Tarefa proposta 1:
Devolve tal como estão as linhas da listagem, começando na linha que contém "genus: Clibanarius" e seguindo até à linha que contém "scientific name: Mephitis mephitis", ambas incluídas.

Excerto do texto:
────────────────

Blogue coletivo, criado por Luís Graça. Objetivo: ajudar os antigos combatentes a reconstituir o "puzzle" da memória da guerra colonial/guerra do ultramar (e da Guiné, em particular). Iniciado em 2004, é a maior rede social na Net, em português, centrada na experiência pessoal de uma guerra. Como camaradas que são, tratam-se por tu, e gostam de dizer: "O Mundo é Pequeno e a nossa Tabanca... é Grande". Coeditores: C. Vinhal, E. Magalhães Ribeiro, V. Briote, J. Araújo.
quarta-feira, 24 de maio de 2017
Guiné 61/74 - P17391: Os nossos seres, saberes e lazeres (213): São Miguel: vai para cinquenta anos, deu-se-me o achamento (3) (Mário Beja Santos)

────────────────

Listagem a processar:
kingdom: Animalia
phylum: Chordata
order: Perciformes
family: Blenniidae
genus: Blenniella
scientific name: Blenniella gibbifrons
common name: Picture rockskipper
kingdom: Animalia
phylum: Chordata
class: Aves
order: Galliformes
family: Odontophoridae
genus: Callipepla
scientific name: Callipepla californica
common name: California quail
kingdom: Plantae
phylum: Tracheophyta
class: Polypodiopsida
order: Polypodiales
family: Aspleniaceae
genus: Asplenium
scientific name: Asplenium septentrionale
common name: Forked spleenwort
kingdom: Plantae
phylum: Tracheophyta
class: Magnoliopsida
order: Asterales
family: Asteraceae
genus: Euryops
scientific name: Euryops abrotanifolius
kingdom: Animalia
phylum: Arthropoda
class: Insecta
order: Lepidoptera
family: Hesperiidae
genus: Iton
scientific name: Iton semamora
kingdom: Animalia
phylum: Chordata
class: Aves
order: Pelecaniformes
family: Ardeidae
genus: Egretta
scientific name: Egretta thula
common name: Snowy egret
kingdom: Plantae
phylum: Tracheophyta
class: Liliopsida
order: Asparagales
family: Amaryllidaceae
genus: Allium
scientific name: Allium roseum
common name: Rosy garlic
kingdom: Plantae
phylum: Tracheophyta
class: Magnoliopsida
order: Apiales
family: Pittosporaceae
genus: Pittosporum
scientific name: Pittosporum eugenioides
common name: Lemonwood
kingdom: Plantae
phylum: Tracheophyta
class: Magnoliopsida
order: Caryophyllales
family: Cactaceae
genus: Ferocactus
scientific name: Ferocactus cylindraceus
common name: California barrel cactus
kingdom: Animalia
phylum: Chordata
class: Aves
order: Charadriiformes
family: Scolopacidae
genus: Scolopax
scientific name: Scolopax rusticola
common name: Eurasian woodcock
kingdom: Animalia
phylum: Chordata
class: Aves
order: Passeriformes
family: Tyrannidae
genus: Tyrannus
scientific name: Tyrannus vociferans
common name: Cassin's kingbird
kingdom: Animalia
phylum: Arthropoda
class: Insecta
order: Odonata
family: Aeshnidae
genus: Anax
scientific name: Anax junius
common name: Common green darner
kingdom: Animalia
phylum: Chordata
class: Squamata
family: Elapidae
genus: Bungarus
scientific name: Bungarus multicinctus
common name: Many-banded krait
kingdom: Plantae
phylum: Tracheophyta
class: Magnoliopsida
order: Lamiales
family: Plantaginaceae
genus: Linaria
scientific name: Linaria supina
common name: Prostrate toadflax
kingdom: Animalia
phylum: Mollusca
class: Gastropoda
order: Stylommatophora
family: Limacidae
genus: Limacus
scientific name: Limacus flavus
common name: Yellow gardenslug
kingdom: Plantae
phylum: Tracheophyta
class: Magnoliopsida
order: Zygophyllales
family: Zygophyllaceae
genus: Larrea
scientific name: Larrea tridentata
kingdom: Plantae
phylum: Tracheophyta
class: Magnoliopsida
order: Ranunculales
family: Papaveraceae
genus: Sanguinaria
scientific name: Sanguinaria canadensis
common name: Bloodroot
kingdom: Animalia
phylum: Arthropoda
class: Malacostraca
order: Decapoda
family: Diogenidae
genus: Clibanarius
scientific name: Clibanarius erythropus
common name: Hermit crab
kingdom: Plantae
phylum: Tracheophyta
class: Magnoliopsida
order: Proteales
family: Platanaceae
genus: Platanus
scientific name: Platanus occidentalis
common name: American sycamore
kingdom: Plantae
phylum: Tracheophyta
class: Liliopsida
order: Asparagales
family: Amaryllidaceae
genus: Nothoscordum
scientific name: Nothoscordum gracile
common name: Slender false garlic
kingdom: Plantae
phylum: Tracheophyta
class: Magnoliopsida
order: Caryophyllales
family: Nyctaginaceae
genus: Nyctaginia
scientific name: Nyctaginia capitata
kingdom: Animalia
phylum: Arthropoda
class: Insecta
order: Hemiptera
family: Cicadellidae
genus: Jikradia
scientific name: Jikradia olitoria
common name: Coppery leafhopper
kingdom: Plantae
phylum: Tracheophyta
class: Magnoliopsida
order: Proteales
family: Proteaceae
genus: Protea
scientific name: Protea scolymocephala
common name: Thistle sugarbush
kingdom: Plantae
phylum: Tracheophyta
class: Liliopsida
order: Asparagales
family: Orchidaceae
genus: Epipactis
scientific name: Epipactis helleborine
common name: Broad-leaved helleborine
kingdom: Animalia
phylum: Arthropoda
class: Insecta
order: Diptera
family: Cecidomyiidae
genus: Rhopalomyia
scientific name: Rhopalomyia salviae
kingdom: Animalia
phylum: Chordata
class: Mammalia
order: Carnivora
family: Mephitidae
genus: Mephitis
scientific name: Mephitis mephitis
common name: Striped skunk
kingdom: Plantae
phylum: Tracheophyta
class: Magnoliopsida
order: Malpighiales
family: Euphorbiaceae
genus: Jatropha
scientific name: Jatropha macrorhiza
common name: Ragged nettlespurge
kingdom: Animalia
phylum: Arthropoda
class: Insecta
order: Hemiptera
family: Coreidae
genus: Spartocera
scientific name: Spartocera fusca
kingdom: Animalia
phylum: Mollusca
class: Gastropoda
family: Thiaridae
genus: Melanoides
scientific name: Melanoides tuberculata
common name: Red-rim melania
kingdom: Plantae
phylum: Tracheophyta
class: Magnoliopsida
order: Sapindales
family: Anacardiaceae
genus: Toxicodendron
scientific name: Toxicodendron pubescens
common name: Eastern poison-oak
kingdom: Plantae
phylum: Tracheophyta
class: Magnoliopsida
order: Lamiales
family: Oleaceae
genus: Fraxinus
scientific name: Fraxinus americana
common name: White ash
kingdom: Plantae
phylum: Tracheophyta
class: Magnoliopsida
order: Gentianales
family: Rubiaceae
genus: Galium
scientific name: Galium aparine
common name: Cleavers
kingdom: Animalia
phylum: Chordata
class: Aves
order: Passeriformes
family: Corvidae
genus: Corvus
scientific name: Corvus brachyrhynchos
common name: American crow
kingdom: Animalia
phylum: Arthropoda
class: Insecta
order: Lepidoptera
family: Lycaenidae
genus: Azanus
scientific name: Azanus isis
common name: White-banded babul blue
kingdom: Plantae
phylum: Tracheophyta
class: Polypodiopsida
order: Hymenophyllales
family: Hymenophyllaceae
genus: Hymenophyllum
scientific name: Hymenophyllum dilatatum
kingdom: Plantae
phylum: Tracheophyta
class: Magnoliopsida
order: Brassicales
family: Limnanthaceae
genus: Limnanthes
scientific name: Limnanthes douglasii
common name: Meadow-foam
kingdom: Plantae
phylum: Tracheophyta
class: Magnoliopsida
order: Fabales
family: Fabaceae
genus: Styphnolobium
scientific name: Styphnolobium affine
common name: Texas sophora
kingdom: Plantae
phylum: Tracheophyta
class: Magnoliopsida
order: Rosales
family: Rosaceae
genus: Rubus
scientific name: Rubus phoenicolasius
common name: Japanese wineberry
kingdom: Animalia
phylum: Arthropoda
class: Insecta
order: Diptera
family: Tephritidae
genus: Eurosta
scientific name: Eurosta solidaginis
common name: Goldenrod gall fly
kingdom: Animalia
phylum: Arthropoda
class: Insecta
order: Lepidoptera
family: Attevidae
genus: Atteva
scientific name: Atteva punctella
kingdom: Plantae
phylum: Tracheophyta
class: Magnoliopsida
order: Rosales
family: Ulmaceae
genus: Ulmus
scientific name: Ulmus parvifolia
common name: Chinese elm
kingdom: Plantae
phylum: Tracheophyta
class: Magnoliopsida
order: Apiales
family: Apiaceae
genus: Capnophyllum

────────────────

Tarefa proposta 2:
Transcreve sem alterações o trecho do excerto que começa em "Blogue coletivo, criado" e segue até "(Mário Beja Santos)".

Resposta escrita 1:
genus: Clibanarius
scientific name: Clibanarius erythropus
common name: Hermit crab
kingdom: Plantae
phylum: Tracheophyta
class: Magnoliopsida
order: Proteales
family: Platanaceae
genus: Platanus
scientific name: Platanus occidentalis
common name: American sycamore
kingdom: Plantae
phylum: Tracheophyta
class: Liliopsida
order: Asparagales
family: Amaryllidaceae
genus: Nothoscordum
scientific name: Nothoscordum gracile
common name: Slender false garlic
kingdom: Plantae
phylum: Tracheophyta
class: Magnoliopsida
order: Caryophyllales
family: Nyctaginaceae
genus: Nyctaginia
scientific name: Nyctaginia capitata
kingdom: Animalia
phylum: Arthropoda
class: Insecta
order: Hemiptera
family: Cicadellidae
genus: Jikradia
scientific name: Jikradia olitoria
common name: Coppery leafhopper
kingdom: Plantae
phylum: Tracheophyta
class: Magnoliopsida
order: Proteales
family: Proteaceae
genus: Protea
scientific name: Protea scolymocephala
common name: Thistle sugarbush
kingdom: Plantae
phylum: Tracheophyta
class: Liliopsida
order: Asparagales
family: Orchidaceae
genus: Epipactis
scientific name: Epipactis helleborine
common name: Broad-leaved helleborine
kingdom: Animalia
phylum: Arthropoda
class: Insecta
order: Diptera
family: Cecidomyiidae
genus: Rhopalomyia
scientific name: Rhopalomyia salviae
kingdom: Animalia
phylum: Chordata
class: Mammalia
order: Carnivora
family: Mephitidae
genus: Mephitis
scientific name: Mephitis mephitis

Resposta escrita 2:
Blogue coletivo, criado por Luís Graça. Objetivo: ajudar os antigos combatentes a reconstituir o "puzzle" da memória da guerra colonial/guerra do ultramar (e da Guiné, em particular). Iniciado em 2004, é a maior rede social na Net, em português, centrada na experiência pessoal de uma guerra. Como camaradas que são, tratam-se por tu, e gostam de dizer: "O Mundo é Pequeno e a nossa Tabanca... é Grande". Coeditores: C. Vinhal, E. Magalhães Ribeiro, V. Briote, J. Araújo.
quarta-feira, 24 de maio de 2017
Guiné 61/74 - P17391: Os nossos seres, saberes e lazeres (213): São Miguel: vai para cinquenta anos, deu-se-me o achamento (3) (Mário Beja Santos)